Match on top level domain if it has two or more characters 'xxxx.yyy'
Match on top level domain and sub-domain, if both are under two characters 'xxxxx.yy.zz'
Remove Match.
Return everything between the last period, and the end of the string.
I broke it into two separate OR|regex rules:
(\.[^\.]*)(\.*$)
- last period to end of string if top domain is >= 3.
(\.[^\.]{0,2})(\.[^\.]{0,2})(\.*$)
- Top and Sub-Domain are <= 2.
var regex_var = new RegExp(/(\.[^\.]{0,2})(\.[^\.]{0,2})(\.*$)|(\.[^\.]*)(\.*$)/);
var unit_test = 'xxx.yy.zz.'.replace(regex_var, '').split('.').pop();
document.write("Returned user entered domain: " + unit_test + "\n");
var result = location.hostname.replace(regex_var, '').split('.').pop();
document.write("Current Domain: " + result);
How about this?
location.hostname.split('.').reverse()[1]
What you want to extract from the URL is not the top-level domain (TLD). The TLD is the rightmost part, e.g. .com.
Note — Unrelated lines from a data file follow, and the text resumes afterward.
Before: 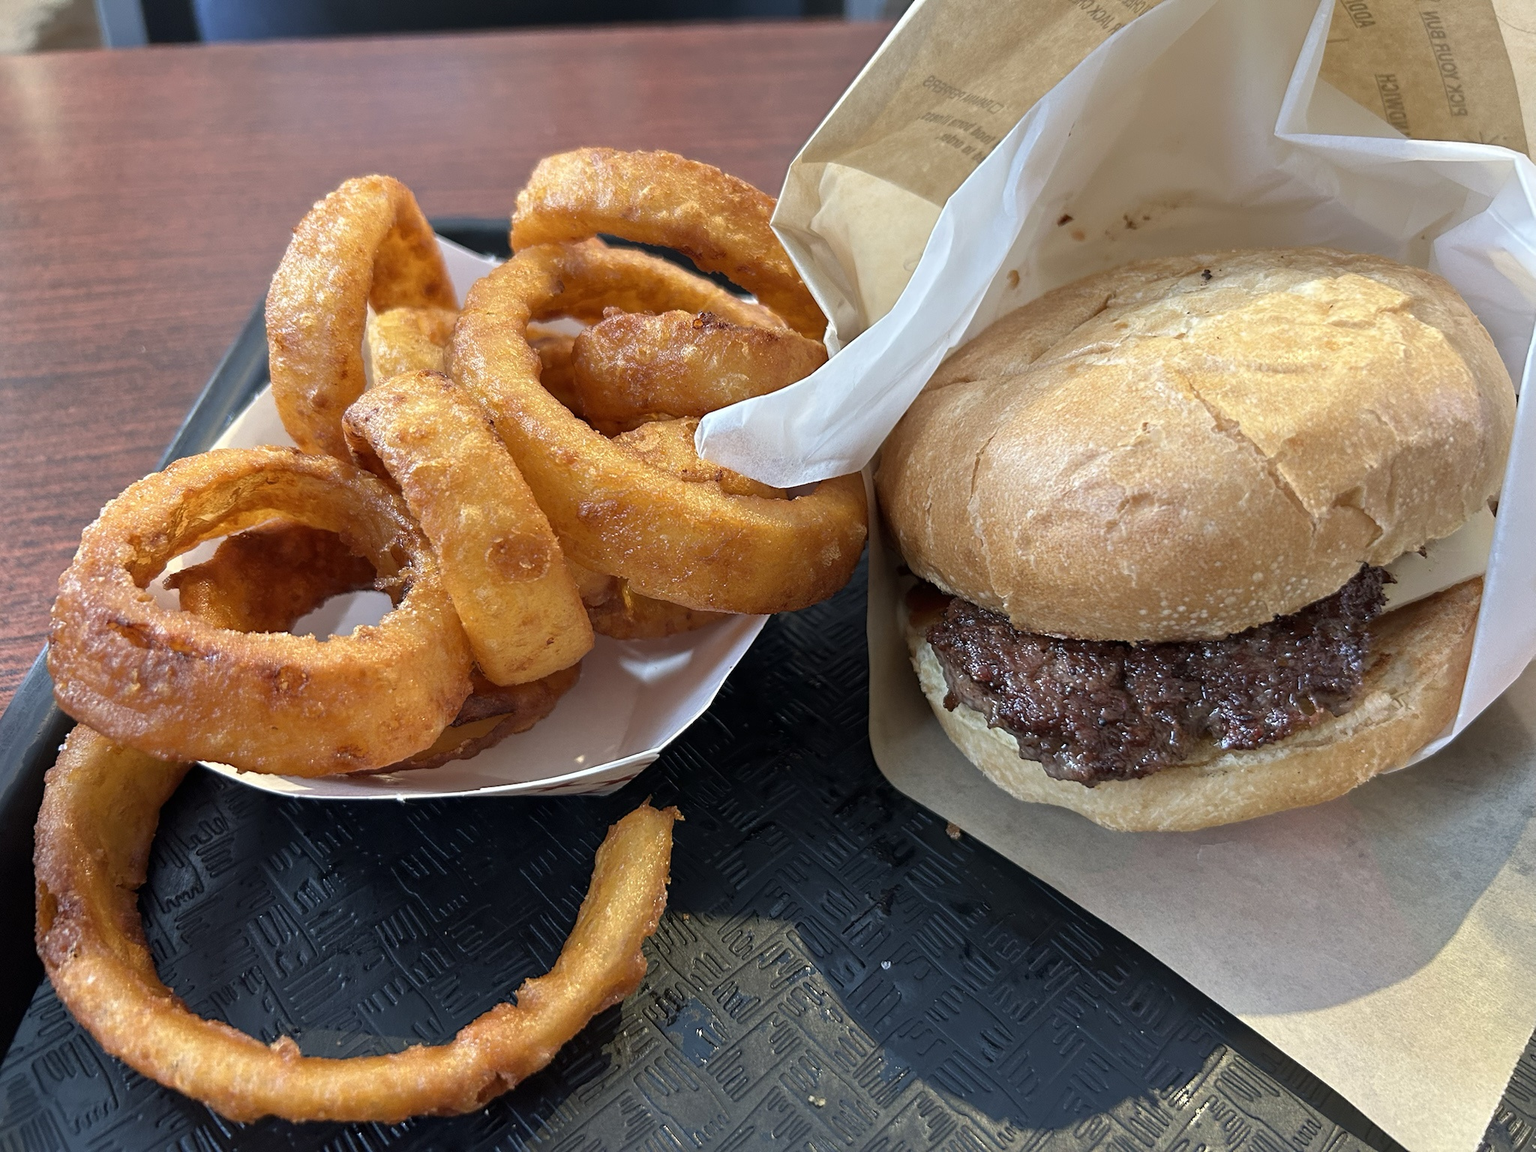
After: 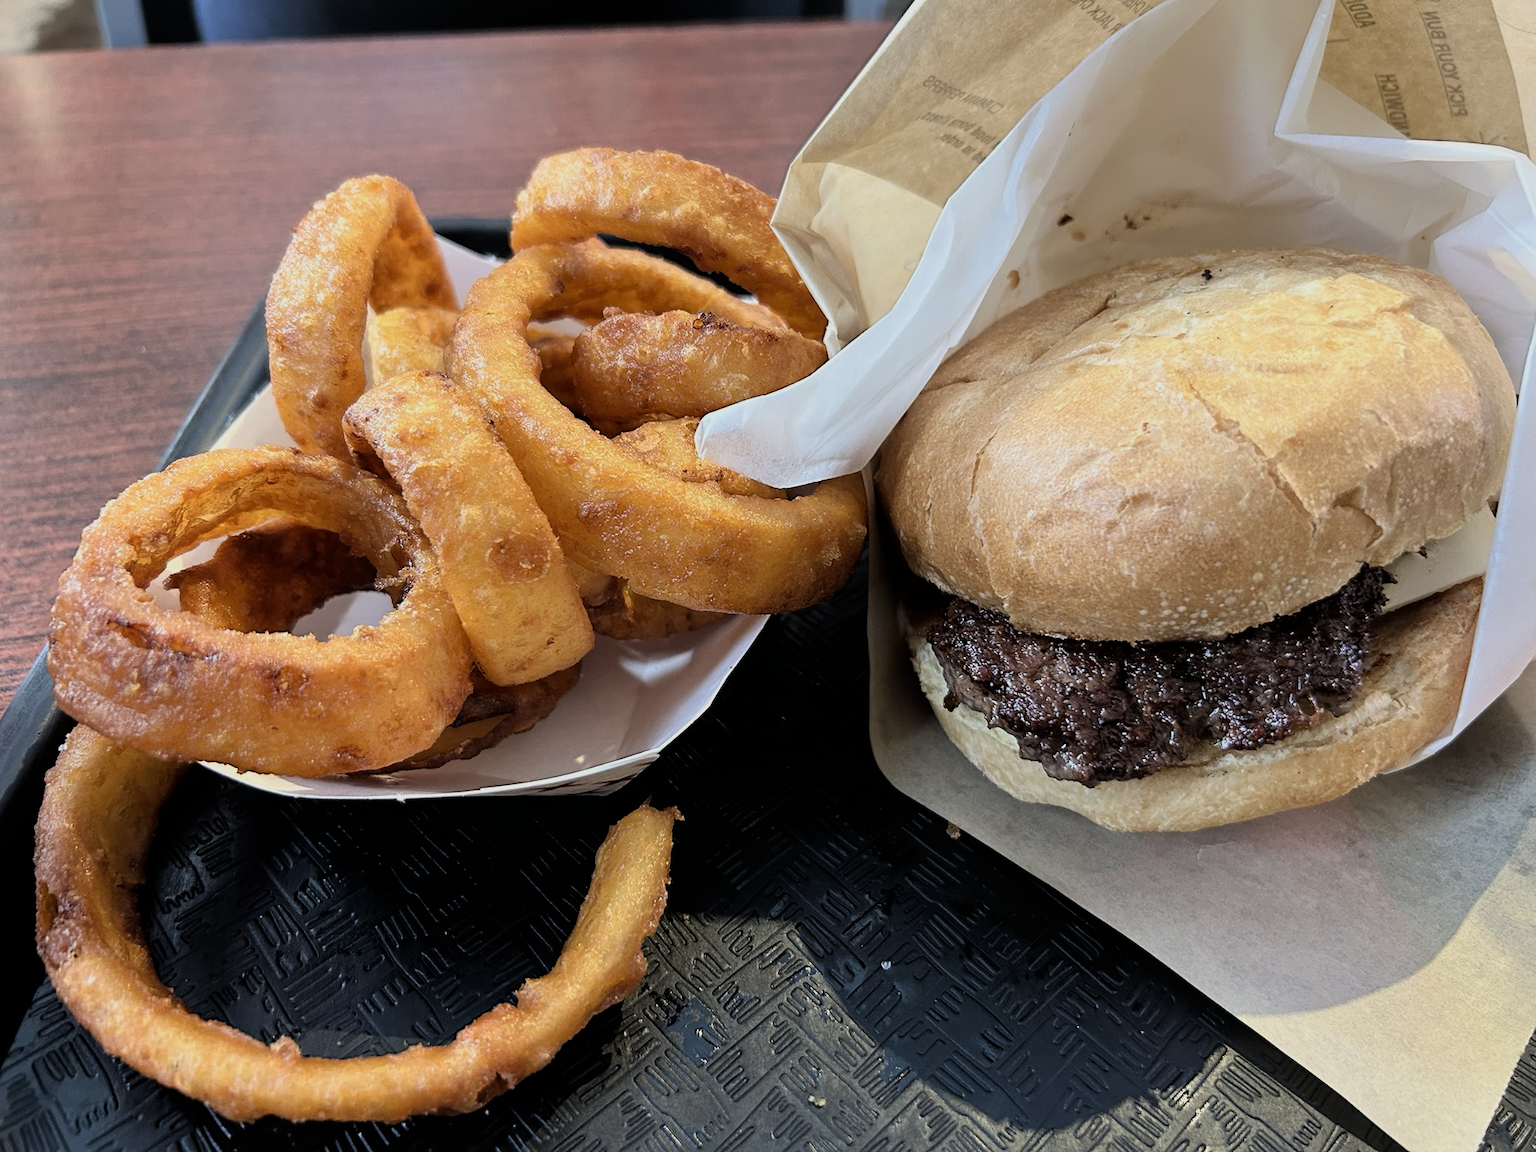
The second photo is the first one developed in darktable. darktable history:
tone equalizer: on, module defaults
filmic rgb: black relative exposure -7.49 EV, white relative exposure 5 EV, hardness 3.32, contrast 1.299, color science v6 (2022), iterations of high-quality reconstruction 0
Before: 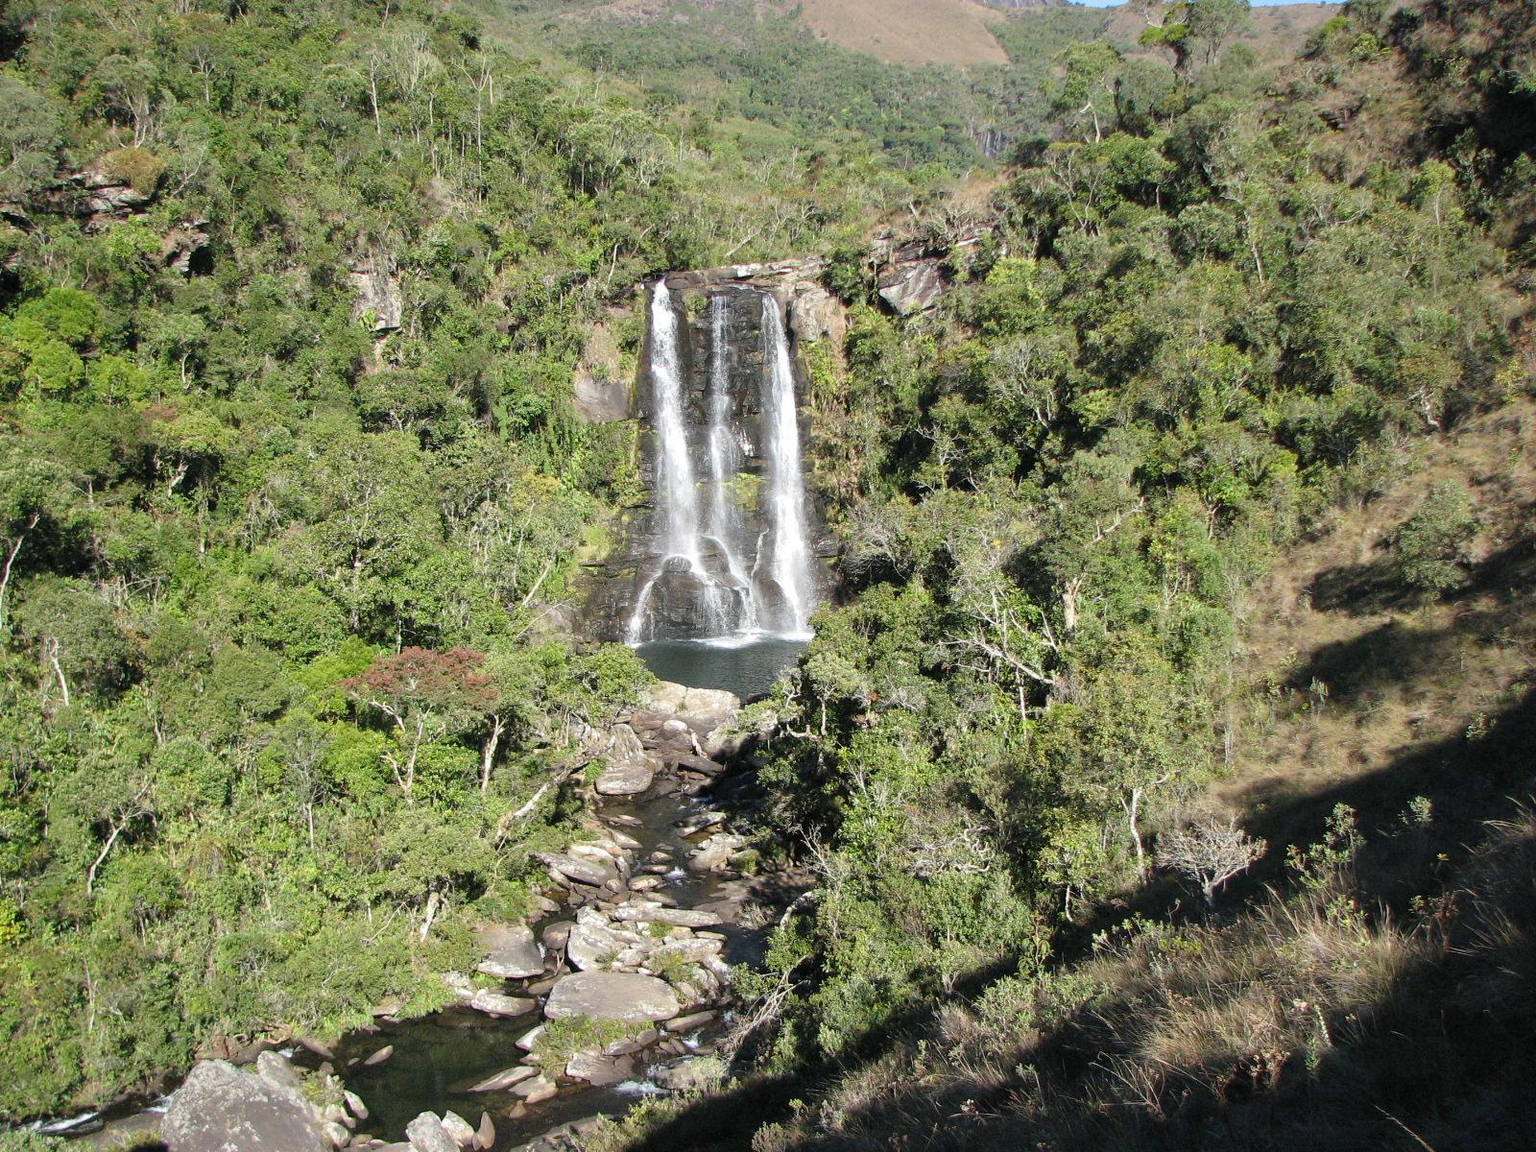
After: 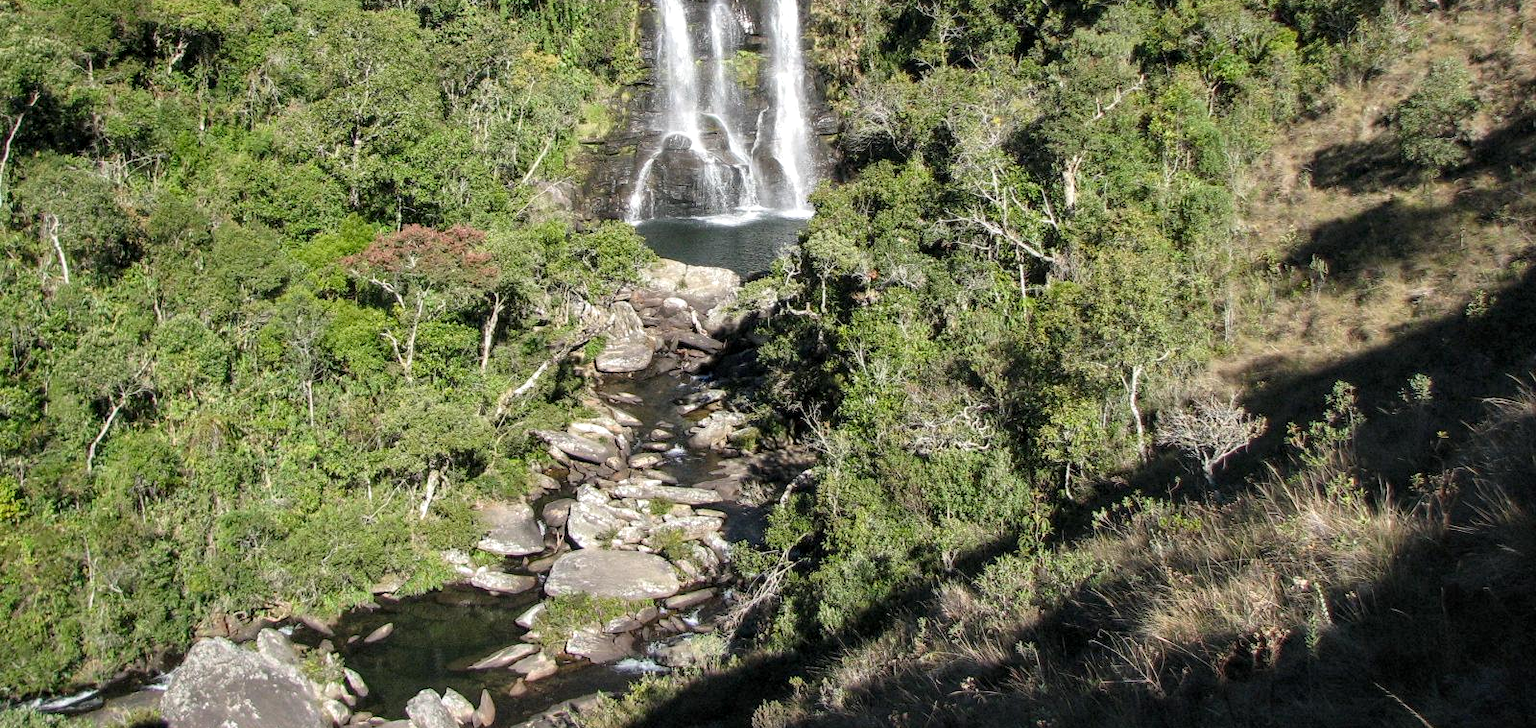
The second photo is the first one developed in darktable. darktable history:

Having said that, I don't think there's an easy way to do this because there's URLs that have two "common" parts like ".co.uk" and I suppose you don't want to exract the ".co" in those cases. You could maybe use a list of existing two-part "TLDs" to check against so that you know when to extract which part.
function getDomainName( hostname ) {
var TLDs = new RegExp(/\.(com|net|org|biz|ltd|plc|edu|mil|asn|adm|adv|arq|art|bio|cng|cnt|ecn|eng|esp|etc|eti|fot|fst|g12|ind|inf|jor|lel|med|nom|ntr|odo|ppg|pro|psc|psi|rec|slg|tmp|tur|vet|zlg|asso|presse|k12|gov|muni|ernet|res|store|firm|arts|info|mobi|maori|iwi|travel|asia|web|tel)(\.[a-z]{2,3})?$|(\.[^\.]{2,3})(\.[^\.]{2,3})$|(\.[^\.]{2})$/);
return hostname.replace(TLDs, '').split('.').pop();
}
/*** TEST ***/
var domains = [
'domain.com',
'subdomain.domain.com',
'www.subdomain.domain.com',
'www.subdomain.domain.info',
'www.subdomain.domain.info.xx',
'mail.subdomain.domain.co.uk',
'mail.subdomain.domain.xxx.yy',
'mail.subdomain.domain.xx.yyy',
'mail.subdomain.domain.xx',
'domain.xx'
];
var result = [];
for (var i = 0; i < domains.length; i++) {
result.push( getDomainName( domains[i] ) );
}
alert ( result.join(' | ') );
// result: domain | domain | domain | domain | domain | domain | domain | domain | domain | domain
Here's my naive take on solving the issue.
url.split('.').reverse()[1].split('//').reverse()[0]
Supports subdomains, but won't support public suffix SLDs.